Point culminant de la promenade proposée en ouverture, ce chapitre offre effectivement au lecteur de puissantes démonstrations de la possibilité de fonder une pratique de la traduction sur le contrepoint, ce procédé musical qui donne à entendre, simultanément, le chant d’une mélodie et celle d’un autre chant ou de plusieurs autres chants, tout en les maintenant sur un pied d’égalité. Si le procédé du contrepoint a été largement exploité en littérature, le corpus étudié par Carmen Vidal Claramonte se révèle particulièrement approprié pour analyser les nombreux défis de traduction soulevés par ces oeuvres qui, selon Edward Said, mettent en lumière des rapports de pouvoir et d’asymétrie. L’impressionnant choeur d’écrivains et d’écrivaines rassemblés par l’auteure, Esmeralda Santiago, Julia Alvarez, Rosario Ferré, Tato Laviera, Luis Rafael Sánchez (Puerto Rico), Ana Lydia Vega, Cristina García (Cuba) ou Cecilia Vicuña (Chili), pour n’en nommer que quelques-uns, laisse ainsi entendre, en contrepoint, le métissage, le déplacement, l’instabilité et l’hybridation des voix qui composent leurs oeuvres. Dans ce joyeux mélange d’influences linguistiques et culturelles, où les « watchar, tique pa’l cine, madamo » disputent aux « relajo, bachata, joda » le championnat des difficultés de traduction, le centre d’attention se déplace lui aussi du visuel vers l’auditif avec, en prime, une double utilité sur le plan de l’entendement des rapports entre langues, idéologies et cultures. Utilité méthodologique, d’abord, le contrepoint et ses stratégies de composition révélant la nécessité de réfléchir au sort passé et futur de toutes ces voix réduites au silence par l’impérialisme, aujourd’hui comme hier ; utilité politique, ensuite, le contrepoint libérant la voix de ceux qui, dans le monde d’aujourd’hui, n’en ont pas. En misant sur le contrepoint ou sur la convivialité des voix, ce qui équivaudrait selon elle à jouer la même partition mais dans une autre clé, Vidal Claramonte oriente donc l’exercice de la traduction du côté de « l’hospitalité linguistique » (Ricoeur 2004), en soulignant, du même coup, l’énorme responsabilité éthique qui incombe au traducteur, le premier à écouter la vie des autres et à la rendre possible… ou pas. Tel est l’objet du cinquième et dernier chapitre.

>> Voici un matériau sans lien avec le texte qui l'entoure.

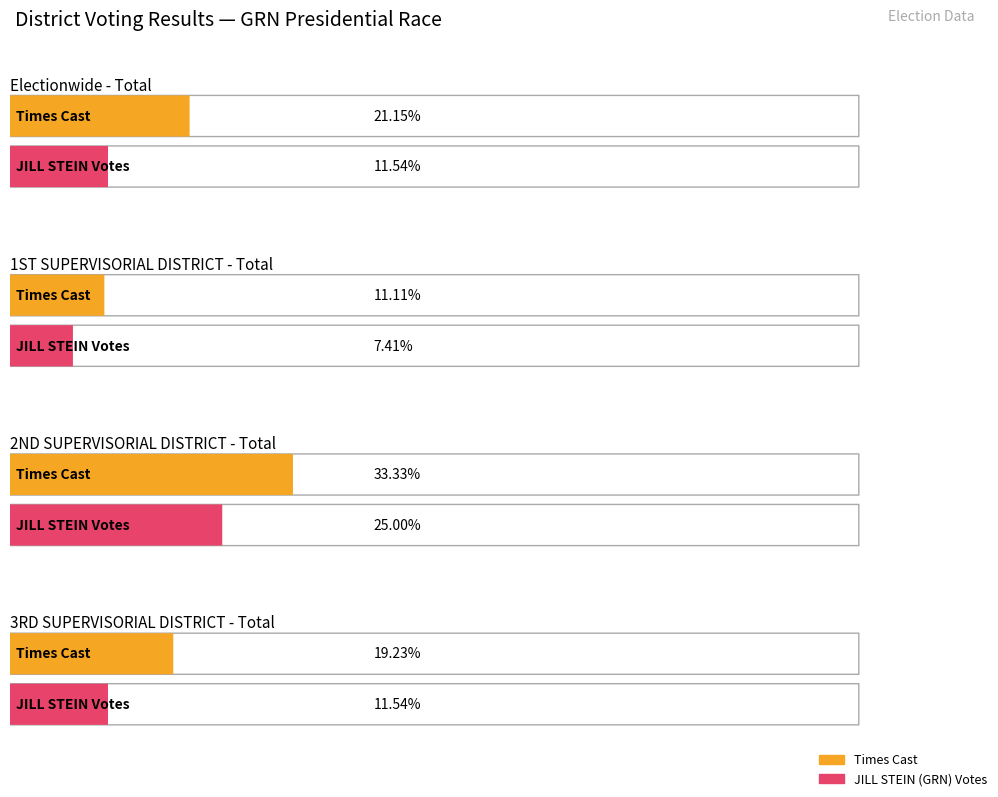

Count the number of categories in the chart.

4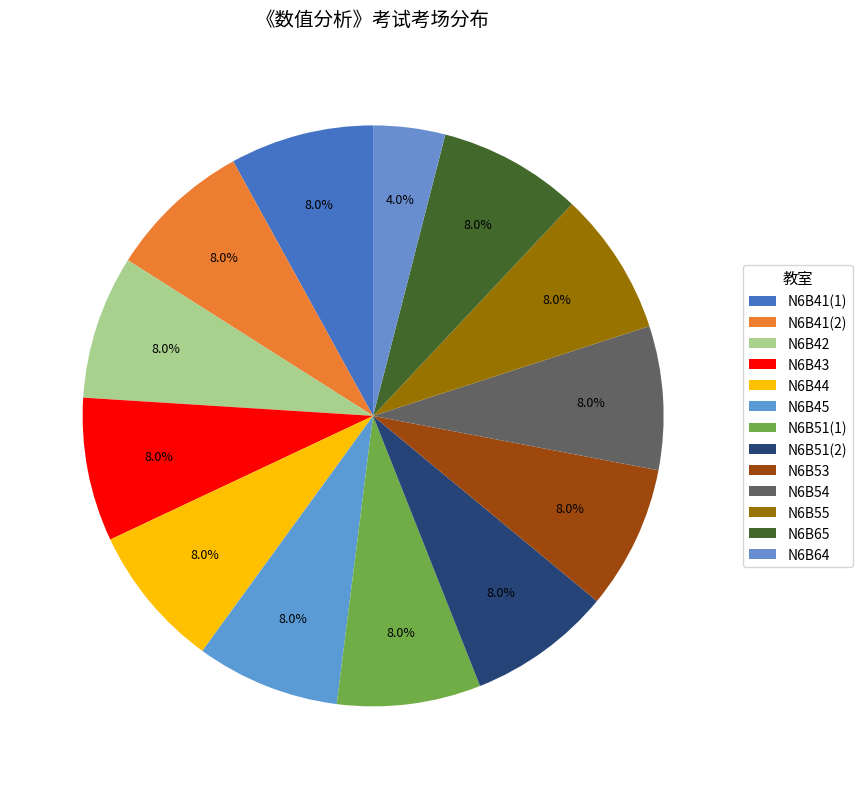

Is there a majority slice in this chart?

No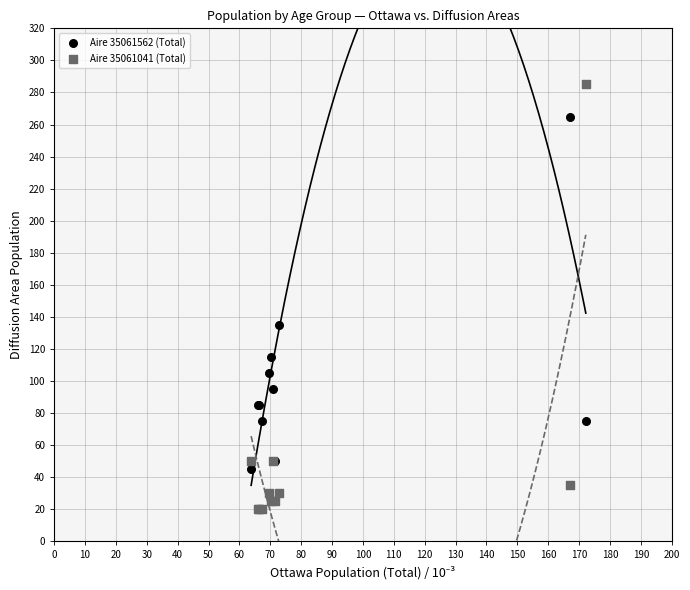

Across all series, what Y value is closest to 152?

135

Revenant sur les lieux de l’hypothèse qui traverse tout le livre, à savoir que les mots ne se contentent pas de signifier mais qu’ils évoquent aussi des mélodies, des rythmes, des bruits, des textures, des saveurs, des odeurs, l’auteure libère toute sa subjectivité. Quand on touche les mots, dit-elle, les doigts restent imprégnés des impuretés des langues, dans cet espace de rencontre entre une langue et une voix, et où le grain de la voix signifie écouter notre relation avec le corps qui chante. Une relation érotique. Esquivant avec sensibilité le danger de succomber à une métaphysique du signe ou encore à une métaphorisation abusive de la traduction comme relation amoureuse, elle réfléchit plutôt concrètement au potentiel que recèle le traduire au moment de rendre audible à l’oreille la sagesse qui pense, à la connaissance quand elle se fait musique. D’où le lyrisme, certes, qui se dégage de cette déambulation à voix haute, mais dont les vibrations, jamais, ne font fausser l’ensemble. Parce qu’elle se lance à plein corps depuis la hauteur des mots, Carmen Vidal Claramonte doit être entendue. Sa voix singulière résonne dans notre mélodie une et commune. Si vous la croisez de nouveau à un passage zébré au bras d’Arlequin, dites-lui qu’elle nous a écrit un beau, un langoureux, un émouvant blues.